I've been questioning the cars electrical system/alt because of it... took my old and new alts in and had them properly tested... no issues... My car has had issues data-logging (highly tuned) so I thought noise coming from somewhere... maybe a janky connection or something, as some of the wires in the car are shielded.. 

Then during level setting it reared it's ugly head, I had the RCAs unplugged and I herd it... 

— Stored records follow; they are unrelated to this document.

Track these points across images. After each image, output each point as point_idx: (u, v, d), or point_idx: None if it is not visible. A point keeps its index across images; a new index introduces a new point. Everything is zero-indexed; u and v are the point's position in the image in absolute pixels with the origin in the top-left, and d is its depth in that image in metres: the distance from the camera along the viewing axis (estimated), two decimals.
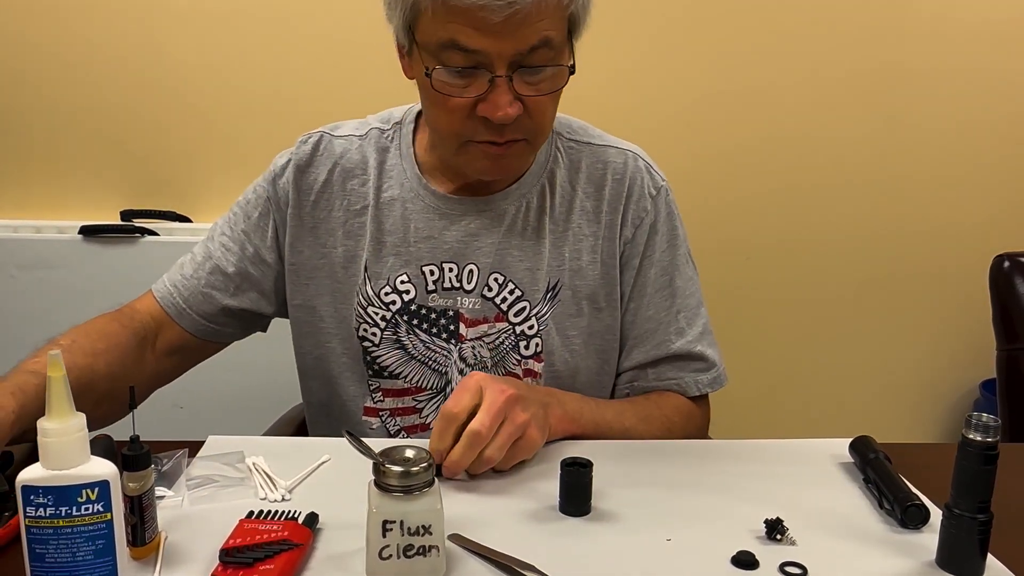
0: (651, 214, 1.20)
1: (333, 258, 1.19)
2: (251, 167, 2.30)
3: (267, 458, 0.99)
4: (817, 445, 1.09)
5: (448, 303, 1.17)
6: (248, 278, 1.20)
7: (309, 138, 1.22)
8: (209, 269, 1.20)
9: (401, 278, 1.17)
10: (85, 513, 0.70)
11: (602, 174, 1.20)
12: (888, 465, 0.98)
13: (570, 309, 1.19)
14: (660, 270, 1.21)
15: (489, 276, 1.17)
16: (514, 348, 1.18)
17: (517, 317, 1.18)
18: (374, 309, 1.18)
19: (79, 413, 0.70)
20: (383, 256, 1.18)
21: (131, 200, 2.32)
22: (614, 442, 1.08)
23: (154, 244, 2.21)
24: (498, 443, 0.94)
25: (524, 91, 1.02)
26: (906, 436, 2.77)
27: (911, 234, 2.53)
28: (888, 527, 0.90)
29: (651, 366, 1.21)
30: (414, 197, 1.18)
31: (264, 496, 0.91)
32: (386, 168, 1.19)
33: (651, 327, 1.21)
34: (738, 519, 0.90)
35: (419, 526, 0.76)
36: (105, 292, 2.21)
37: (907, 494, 0.91)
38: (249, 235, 1.20)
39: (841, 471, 1.03)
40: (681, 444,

Up to that point I had never herd anything with the RCAs unplugged.. but maybe I wasn't up front at the time..


----------



## diynube (Feb 27, 2011)

Aaron'z 2.5RS/WRX said:


> I have/had been chasing my tail trying to find my noise issues... I thought I had the same/similar problem... Was totally random and I couldn't do anything to reproduce it...
> 
> I've been questioning the cars electrical system/alt because of it... took my old and new alts in and had them properly tested... no issues... My car has had issues data-logging (highly tuned) so I thought noise coming from somewhere... maybe a janky connection or something, as some of the wires in the car are shielded..
> 
> ...


You are saying it was the amp, right? I measured my high-output alternator with my Fluke 77 Series II and found there was moderate RMS "ripple", 0.015V. The thing is it measures the same amount whether I was getting the noise or not. I'll have to do some more measurements at different RPMs just for the sake of science, but I'm confident the amp is the culprit in my case.


----------



## chad (Jun 30, 2005)

Geiger counter.


----------



## Richv72 (May 11, 2012)

cant you just disconnect it from the wire you are using and test it right at the amp to verify if it is the wire or not?


----------



## Aaron'z 2.5RS/WRX (Oct 24, 2007)

diynube said:


> You are saying it was the amp, right? I measured my high-output alternator with my Fluke 77 Series II and found there was moderate RMS "ripple", 0.015V. The thing is it measures the same amount whether I was getting the noise or not. I'll have to do some more measurements at different RPMs just for the sake of science, but I'm confident the amp is the culprit in my case.


 
Yes... It could totally NOT be your alt is what I'm saying... 


Try a quick set of speaker wires routed a different way maybe? Set a silly coax on your dash, with speaker wire running up the middle, see if THEY do it... 

If so, you know, if not, you know...


----------